§ **Try it**:
Copy, exactly as written, the lines that begin at the one containing "pinky pip: (1240, 919)" and end at the one containing "pinky tip: (388, 248)". Skip any pictures in the data below.
□ □ □
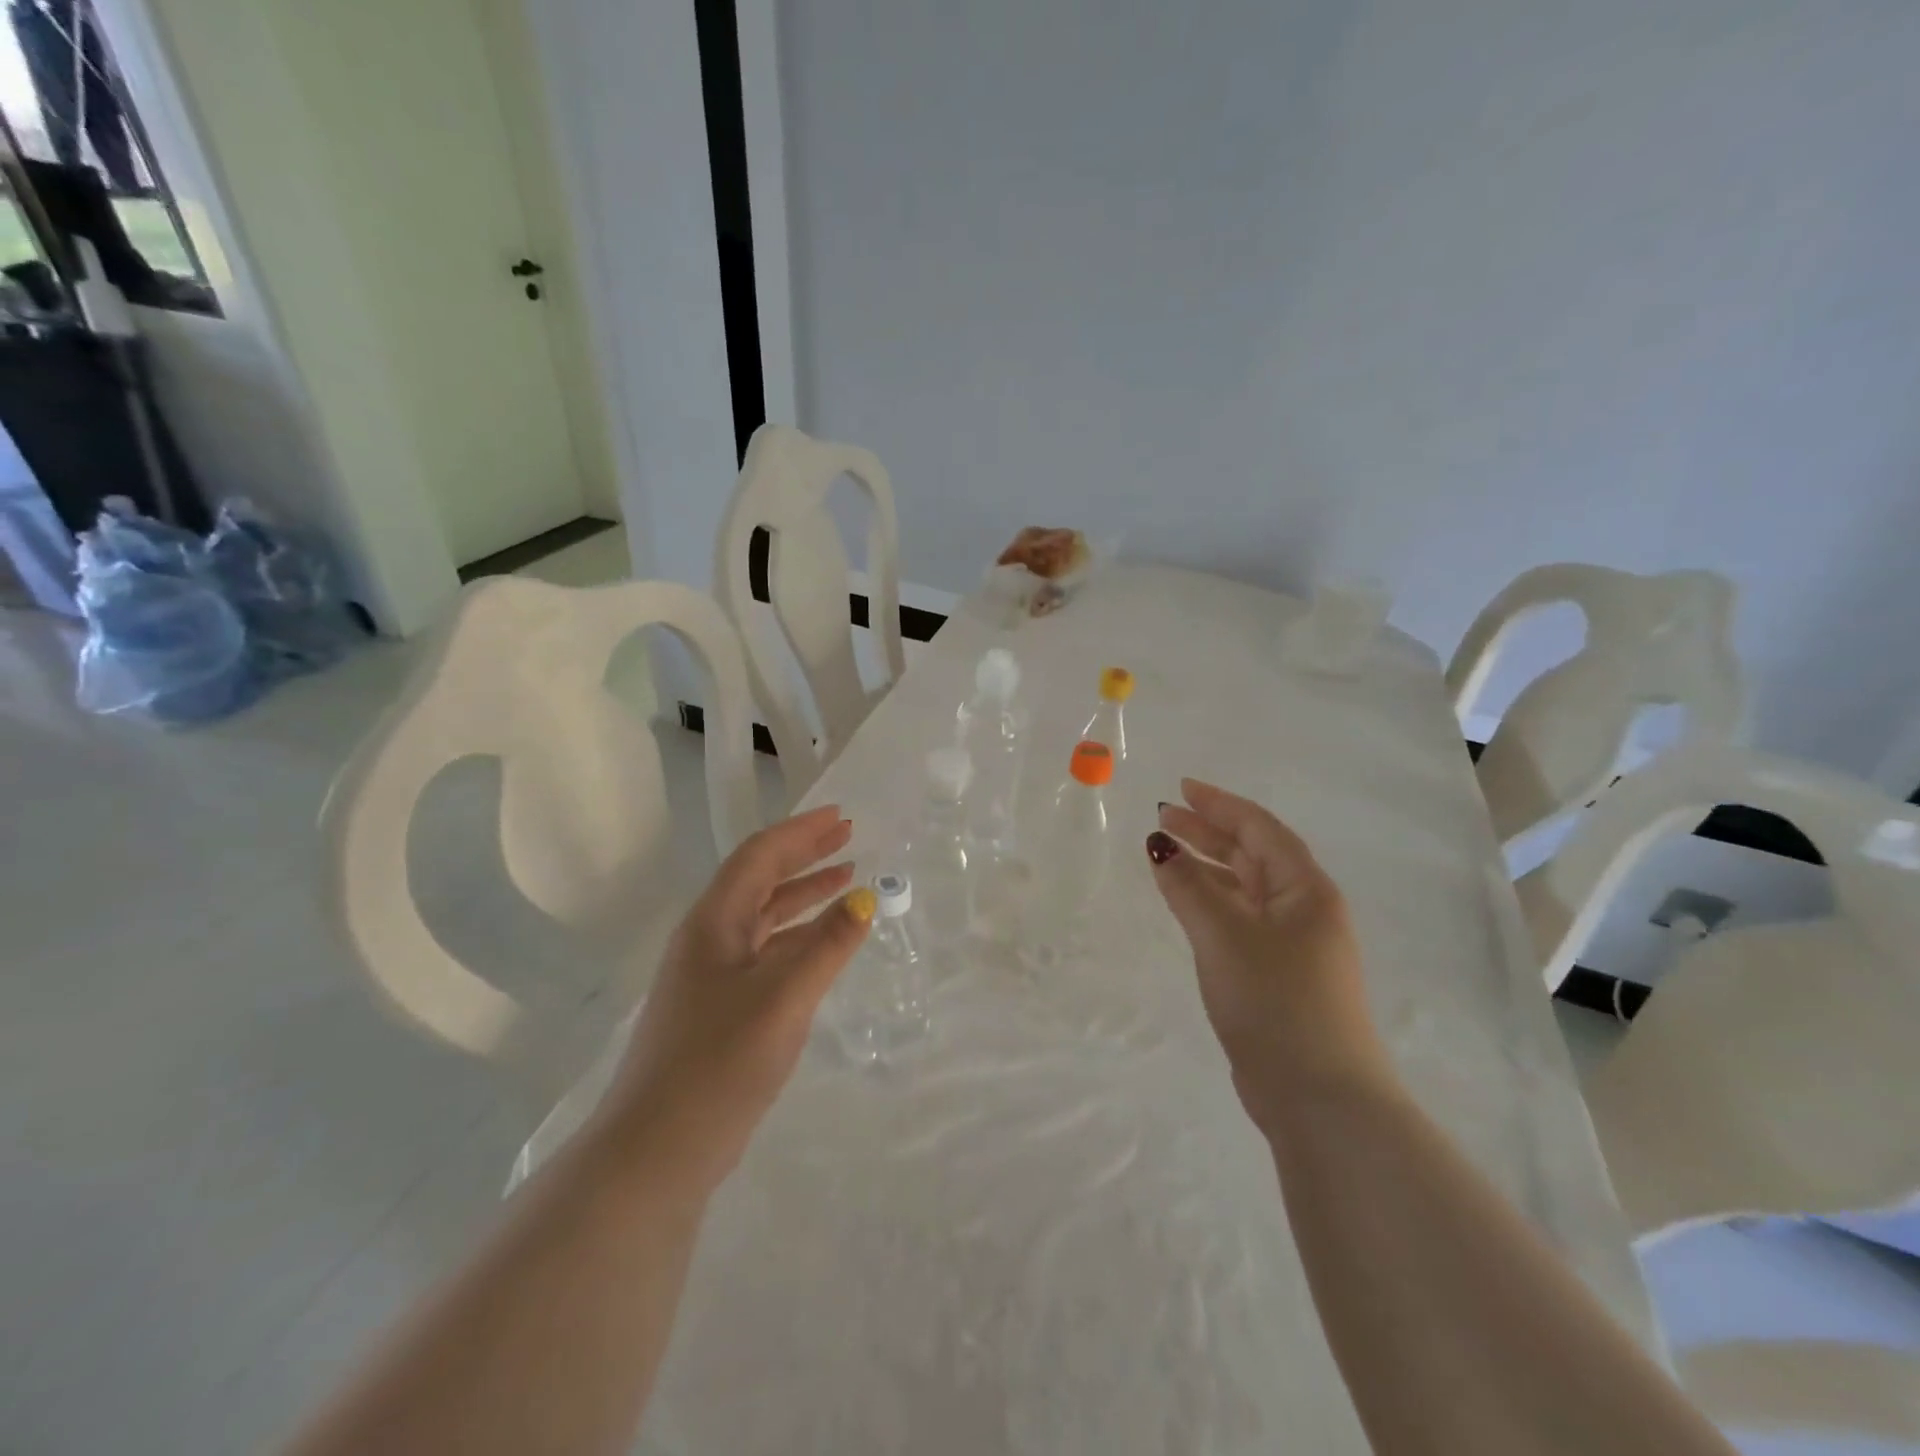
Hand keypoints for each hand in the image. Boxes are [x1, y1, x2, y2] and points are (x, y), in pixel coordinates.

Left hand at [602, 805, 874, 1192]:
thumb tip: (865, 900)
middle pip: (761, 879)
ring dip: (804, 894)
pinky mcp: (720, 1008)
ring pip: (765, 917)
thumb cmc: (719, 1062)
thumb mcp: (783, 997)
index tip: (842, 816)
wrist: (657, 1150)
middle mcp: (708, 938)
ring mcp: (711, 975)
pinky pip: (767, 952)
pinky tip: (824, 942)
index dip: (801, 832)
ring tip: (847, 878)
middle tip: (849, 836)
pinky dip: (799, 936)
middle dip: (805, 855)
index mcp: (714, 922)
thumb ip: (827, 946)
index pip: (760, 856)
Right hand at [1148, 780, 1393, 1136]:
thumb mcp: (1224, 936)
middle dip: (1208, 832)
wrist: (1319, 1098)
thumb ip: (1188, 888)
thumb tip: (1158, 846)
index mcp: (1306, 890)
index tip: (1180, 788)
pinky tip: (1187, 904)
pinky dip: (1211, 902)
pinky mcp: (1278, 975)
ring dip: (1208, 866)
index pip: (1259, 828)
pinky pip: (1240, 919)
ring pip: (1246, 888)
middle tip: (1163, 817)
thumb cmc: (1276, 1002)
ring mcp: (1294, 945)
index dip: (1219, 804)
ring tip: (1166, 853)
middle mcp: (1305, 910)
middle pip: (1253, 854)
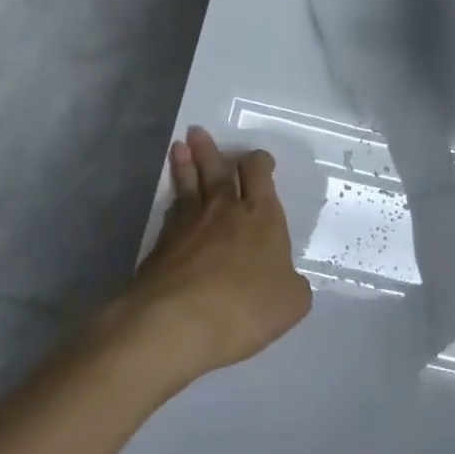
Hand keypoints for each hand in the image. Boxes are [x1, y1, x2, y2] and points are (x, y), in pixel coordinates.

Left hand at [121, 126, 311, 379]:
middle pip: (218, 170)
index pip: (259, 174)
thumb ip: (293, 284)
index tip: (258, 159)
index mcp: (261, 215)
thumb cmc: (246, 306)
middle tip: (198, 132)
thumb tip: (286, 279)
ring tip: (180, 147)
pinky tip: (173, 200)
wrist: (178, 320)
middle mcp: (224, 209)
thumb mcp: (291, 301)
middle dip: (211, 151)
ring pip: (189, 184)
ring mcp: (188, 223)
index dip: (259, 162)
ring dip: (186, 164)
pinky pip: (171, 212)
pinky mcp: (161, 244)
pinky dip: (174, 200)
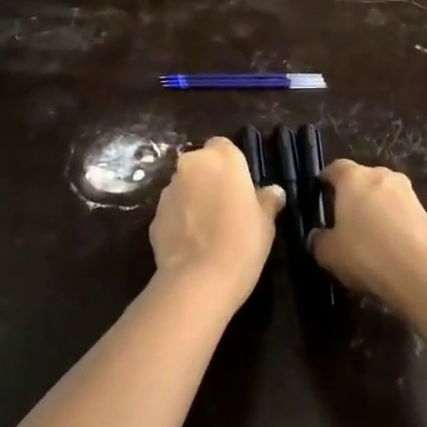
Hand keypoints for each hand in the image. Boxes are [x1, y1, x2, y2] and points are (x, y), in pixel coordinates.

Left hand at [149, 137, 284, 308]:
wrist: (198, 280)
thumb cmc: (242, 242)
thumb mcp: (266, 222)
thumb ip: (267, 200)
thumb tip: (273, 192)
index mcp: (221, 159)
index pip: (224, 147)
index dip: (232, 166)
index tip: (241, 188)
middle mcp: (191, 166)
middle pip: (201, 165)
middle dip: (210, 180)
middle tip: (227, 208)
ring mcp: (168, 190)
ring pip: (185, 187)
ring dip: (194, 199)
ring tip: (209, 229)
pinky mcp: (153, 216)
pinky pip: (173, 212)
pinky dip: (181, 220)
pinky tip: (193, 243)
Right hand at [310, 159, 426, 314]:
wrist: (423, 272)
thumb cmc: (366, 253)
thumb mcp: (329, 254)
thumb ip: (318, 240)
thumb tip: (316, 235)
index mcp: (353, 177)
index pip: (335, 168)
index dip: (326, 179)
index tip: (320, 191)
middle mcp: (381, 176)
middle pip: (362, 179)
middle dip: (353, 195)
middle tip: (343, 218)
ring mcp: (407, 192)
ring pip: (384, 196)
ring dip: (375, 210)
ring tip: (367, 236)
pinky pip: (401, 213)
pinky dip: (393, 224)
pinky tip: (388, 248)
□ □ □
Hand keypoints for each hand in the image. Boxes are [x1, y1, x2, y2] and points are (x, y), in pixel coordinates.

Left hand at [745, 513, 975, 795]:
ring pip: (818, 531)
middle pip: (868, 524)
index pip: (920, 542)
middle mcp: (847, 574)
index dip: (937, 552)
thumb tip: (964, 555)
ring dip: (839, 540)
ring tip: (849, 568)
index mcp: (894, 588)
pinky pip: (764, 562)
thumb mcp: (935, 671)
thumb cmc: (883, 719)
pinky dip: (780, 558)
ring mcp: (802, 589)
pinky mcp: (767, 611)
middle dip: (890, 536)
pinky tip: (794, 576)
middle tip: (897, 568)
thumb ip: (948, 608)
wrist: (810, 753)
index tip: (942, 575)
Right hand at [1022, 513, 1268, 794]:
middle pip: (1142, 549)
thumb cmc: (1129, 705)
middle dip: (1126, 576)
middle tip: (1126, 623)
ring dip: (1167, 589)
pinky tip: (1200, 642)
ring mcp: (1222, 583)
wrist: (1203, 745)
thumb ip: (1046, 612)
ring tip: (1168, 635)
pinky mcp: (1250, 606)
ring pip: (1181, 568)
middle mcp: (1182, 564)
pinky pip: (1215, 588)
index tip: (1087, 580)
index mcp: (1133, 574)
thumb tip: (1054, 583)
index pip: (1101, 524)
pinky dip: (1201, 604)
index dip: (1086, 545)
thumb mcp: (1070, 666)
□ □ □
§ **Response below**:
pinky pip: (1240, 919)
ring pip: (1246, 888)
middle tip: (1163, 817)
thumb cmc: (1276, 1002)
ring mcp: (1294, 945)
index dip: (1219, 804)
ring tip: (1166, 853)
middle mcp: (1305, 910)
middle pip: (1253, 854)
Hand keypoints for each hand in the image. Boxes are [x1, y1, x2, y2] and points are (x, y), in pixel coordinates.

Left hand at [121, 126, 311, 379]:
middle pip: (218, 170)
index pip: (259, 174)
thumb ip: (293, 284)
index tip: (258, 159)
index mcp: (261, 215)
thumb cmc: (246, 306)
middle tip: (198, 132)
thumb tip: (286, 279)
ring tip: (180, 147)
pinky tip: (173, 200)
wrist: (178, 320)
middle mcp: (224, 209)
thumb mcp: (291, 301)
middle dip: (211, 151)
ring pip: (189, 184)
ring mcp: (188, 223)
index dip: (259, 162)
ring dip: (186, 164)
pinky pip: (171, 212)
pinky mcp: (161, 244)
pinky dip: (174, 200)
Hand keypoints for each hand in the image. Boxes are [x1, y1, x2, y2] and points are (x, y), in pixel coordinates.

Left hand at [149, 137, 284, 308]:
wrist: (198, 280)
thumb cmc: (242, 242)
thumb mcp: (266, 222)
thumb ip: (267, 200)
thumb tip: (273, 192)
index mcp: (221, 159)
index pip: (224, 147)
index dip: (232, 166)
index tip: (241, 188)
middle mcp: (191, 166)
middle pip: (201, 165)
middle dip: (210, 180)
middle tip: (227, 208)
ring mcp: (168, 190)
ring pip: (185, 187)
ring dip: (194, 199)
ring tip: (209, 229)
pinky mcp: (153, 216)
pinky pip: (173, 212)
pinky dip: (181, 220)
pinky tip: (193, 243)
Right hand at [310, 159, 426, 314]:
wrist: (423, 272)
thumb cmc: (366, 253)
thumb mcp: (329, 254)
thumb ip: (318, 240)
thumb tip: (316, 235)
index mcp: (353, 177)
index pip: (335, 168)
index dip: (326, 179)
index tip: (320, 191)
middle mcp: (381, 176)
middle pip: (362, 179)
middle dip: (353, 195)
middle tip: (343, 218)
ring mcp: (407, 192)
ring pip: (384, 196)
ring dip: (375, 210)
ring tip: (367, 236)
pinky pip: (401, 213)
pinky dip: (393, 224)
pinky tip: (388, 248)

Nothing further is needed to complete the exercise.